Dr. Stayner slurps at the extra-large latte as we sit side by side in lounge chairs on the back deck, watching the early morning joggers pass by. All that coffee can’t be good for him. “I can’t begin to hazard a guess on that, Livie. He clearly has some issues to sort out. It would seem that he uses physical connections with women as a way of coping. It would seem that his mother’s death is too difficult for him to talk about. It would seem that he does care greatly for you.” Dr. Stayner sits back in his chair. “And if he grew up with an abusive father, then it is quite possible that he still feels as if he has little control over his life. Maybe he does. But I can tell you that you’ll never get an answer that makes sense to you about why it all happened to him. And until he talks about it, it’s difficult to help him. And that is why, my dear Livie Girl . . .” I roll my eyes but then smile. For some reason he took a liking to that nickname. “You need to untangle yourself from his mess until you can straighten out yours. Don’t forget, your sister and Trent needed the same. It was five months before they reconnected. These things often take time.”

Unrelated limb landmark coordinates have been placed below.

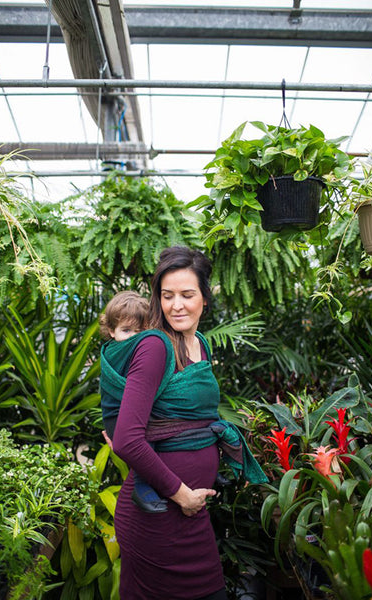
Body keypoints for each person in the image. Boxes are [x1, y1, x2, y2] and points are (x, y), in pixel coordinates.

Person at [108, 246, 267, 600]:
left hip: (189, 516)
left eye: (187, 295)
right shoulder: (155, 347)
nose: (176, 305)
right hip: (158, 516)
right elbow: (127, 441)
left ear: (205, 299)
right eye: (167, 296)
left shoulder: (201, 344)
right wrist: (182, 495)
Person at [99, 290, 168, 513]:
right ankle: (141, 485)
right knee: (147, 441)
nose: (134, 337)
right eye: (126, 330)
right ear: (111, 331)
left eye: (140, 331)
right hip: (116, 417)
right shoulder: (116, 351)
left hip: (129, 412)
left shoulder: (136, 346)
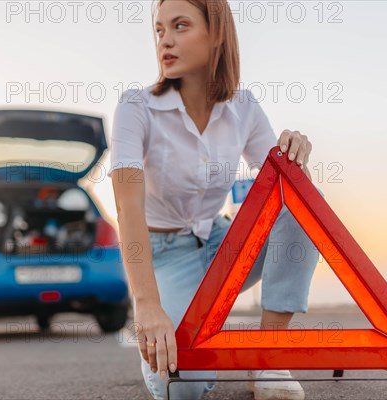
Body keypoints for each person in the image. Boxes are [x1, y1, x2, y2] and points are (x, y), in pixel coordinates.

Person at [106, 1, 325, 399]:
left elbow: (298, 200)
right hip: (164, 256)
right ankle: (187, 321)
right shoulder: (135, 107)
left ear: (216, 34)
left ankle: (268, 360)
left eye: (180, 26)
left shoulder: (244, 107)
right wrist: (147, 307)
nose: (165, 40)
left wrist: (296, 156)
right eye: (159, 30)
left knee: (304, 201)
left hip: (222, 246)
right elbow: (128, 207)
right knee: (182, 389)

I nod slowly. Five months. Where will Ashton be in five months? How many women will he “forget” with in by then? And can I handle being at Princeton while he works things out? If he’s even trying to work things out. My stomach is starting to churn again.

“Livie . . .”

“Sorry.”

“I know it’s hard, but you need to focus on yourself for a little while. Get this hang-up out of your head that you”—he lifts his fingers in air quotes—“‘lied’ to your father.”